Step 10: In which I might have been done but am instead let down by the BTT SKR Pico

Ansible provisioning

I don’t have the energy to turn this into a proper Ansible tutorial that’s generic enough to be safely shared so I’ll be brief here.

Basically, when I set up the firmware image, I gave it my username and ssh key so that I’d be able to just run Ansible.

And then I’ve got a set of standard roles already set up that do things like give me a proper home directory with the right files, docker, etc.

Part of the nice thing about a tool such as Ansible there’s a community role that wraps up very nicely the care-and-feeding for getting Docker going. And if something zaps the file structure of my Pi’s SDcard, I can just start fresh and everything will be back where I set it up, more or less.

In order for this to work, when I’m tweaking the configs, I need to make the changes via Ansible and apply them instead of making the changes locally.

Klipper firmware build

prind is fairly close to what I want and is going to save me a lot of effort.

Except I don’t really need the Docker Compose part. And, actually, the idea of aliasing make weirds me out in general.
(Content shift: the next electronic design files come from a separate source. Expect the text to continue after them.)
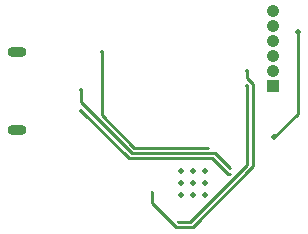
<source format=gbl>
G04*
G04 #@! TF.GenerationSoftware,Altium Limited,Altium Designer,19.0.14 (431)*
G04*
G04 Layer_Physical_Order=2*
G04 Layer_Color=16711680*
%FSLAX43Y43*%
%MOMM*%
G71*
G01*
G75*
%ADD13C,0.254*%
%ADD44C,1.050*%
%ADD45R,1.050X1.050*%
%ADD46O,1.600X0.900*%
%ADD47C,0.500*%
%ADD48C,0.250*%
%ADD49C,0.350*%
D13*
X25125Y10250D02*
Y17131D01*
X23125Y8250D02*
X25125Y10250D01*
X8500Y10125D02*
X11250Y7375D01*
X8500Y10125D02*
Y15475D01*
X12750Y2733D02*
Y3625D01*
Y2733D02*
X14812Y671D01*
X16205D01*
X21337Y5803D01*
Y12793D01*
X20855Y13275D02*
X21337Y12793D01*
X20855Y13275D02*
Y13855D01*
X11250Y7375D02*
X17500D01*
X11039Y6921D02*
X18079D01*
X10783Y6467D02*
X17891D01*
X18079Y6921D02*
X19375Y5625D01*
X17891Y6467D02*
X19233Y5125D01*
X16017Y1125D02*
X20835Y5943D01*
X19233Y5125D02*
X19375D01*
X20835Y5943D02*
Y12585D01*
X15000Y1125D02*
X16017D01*
X6750Y11210D02*
X11039Y6921D01*
X6750Y10500D02*
X10783Y6467D01*
X6750Y11210D02*
Y12250D01*
D44*
X23000Y18935D02*
D03*
Y17665D02*
D03*
Y16395D02*
D03*
Y13855D02*
D03*
Y15125D02*
D03*
D45*
Y12585D02*
D03*
D46*
X1325Y8875D02*
D03*
Y15475D02*
D03*
D47*
X25125Y17131D02*
D03*
X23125Y8250D02*
D03*
X15250Y3375D02*
D03*
Y4375D02*
D03*
Y5375D02*
D03*
X16250Y3375D02*
D03*
Y4375D02*
D03*
Y5375D02*
D03*
X17250Y3375D02*
D03*
Y4375D02*
D03*
Y5375D02*
D03*
D48*
X19375Y5625D02*
D03*
X15000Y1125D02*
D03*
X12750Y3625D02*
D03*
X17500Y7375D02*
D03*
X19375Y5125D02*
D03*
D49*
X8500Y15475D02*
D03*
X6750Y12250D02*
D03*
X20835Y12585D02*
D03*
X20855Y13855D02*
D03*
X6750Y10500D02*
D03*
M02*

</source>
So here’s my shell script, which mirrors what the prind docker compose file is doing:

#!/bin/bash
VERSION=v0.12.0-143-g01c7befa

docker run --entrypoint make --rm \
	-w /opt/klipper \
	-v ./config/build.config:/opt/klipper/.config \
	-v ./out:/opt/klipper/out \
	-it mkuf/klipper:$VERSION-tools $@

And the process to build an image looks like this:

mkdir config
touch config/build.config # to force the creation of a file to map instead of a directory
./build-image.sh menuconfig # replace make with the name of the script
./build-image.sh 

I kinda left this ugly and just manually moved the built klipper binary over to copy it.

Electronics and wiring

  • Ended up putting on a new JST-XH connector on the bed thermistor wires I’d cut on Step 8.

Skirts & Panels

  • The way the order of setup is going, it is way too easy to end up dropping a screw into the power supply while putting the skirts on. I’d go so far as to call this a design flaw in ways that all of the other side-effects of a smol babby printer are not because this is something that could start a fire.
  • The straing relief and umbillical support is just a smidgen too small.
  • I think the most annoyingly badly documented part so far is the umbillical. It’s 100% guesswork, which is fine for me but might present a lot of problems for a new user.

My BTT SKR Pico sucks

I was just checking through all of the wiring because it’s actually at a point where I could power it up and start getting it printing PETG without the full chassis on. So I went through and checked all of the wires to see if everything seemed secure.

One of the screw terminals is bad. The one for the hotend, ironically, which is also the one that went bad on my Ender 3v2.

Bad connectors

The screw terminals are the sort where there’s not a good-side/bad-side thing, you can just jam in a wire and it’ll end up on the right side. You can see how the other ones have a metal contact that bends down to hold the wire in place and make the circuit. And the one on the farthest right… no matter what I do with the screwdriver, the contact never moves.

The thing that concerns me about my particular Pico is that all of the screw terminals feel flimsy as I tighten them where the Creality board for my Ender 3v2 also has cost-optimized screw terminals but those aren’t nearly as bad. These are, and understand that I default to using screw terminals for my electronics designs, probably the worst screw terminals I’ve ever seen.

Also, as I said last time, the heat sink is held on by what feels like putty.

The LDO kit… which is what folks tell you to get because you’ll end up swapping out all of the parts from your non-LDO kit till you get to the LDO version… has a SKR Pico. So I’d like to think that if all of the SKR Pico boards were this bad, there’d be a lot more unhappy people.

Other than sending in a support ticket, do I?

  1. Buy another SKR Pico so I’m not sitting around staring at a broken printer for however long formbot and/or BTT take to figure things out because it can’t hurt to have a spare, hoping that I’ll get lucky on a $39 control board?
  2. Buy a different board that’s fairly compact because maybe BTT is making the SKR Pico too cheap. Say the SKRat control board?
  3. Get out the soldering iron and fix it myself because I can and because there isn’t a better replacement anyway? Maybe put a Phoenix-style connector this time?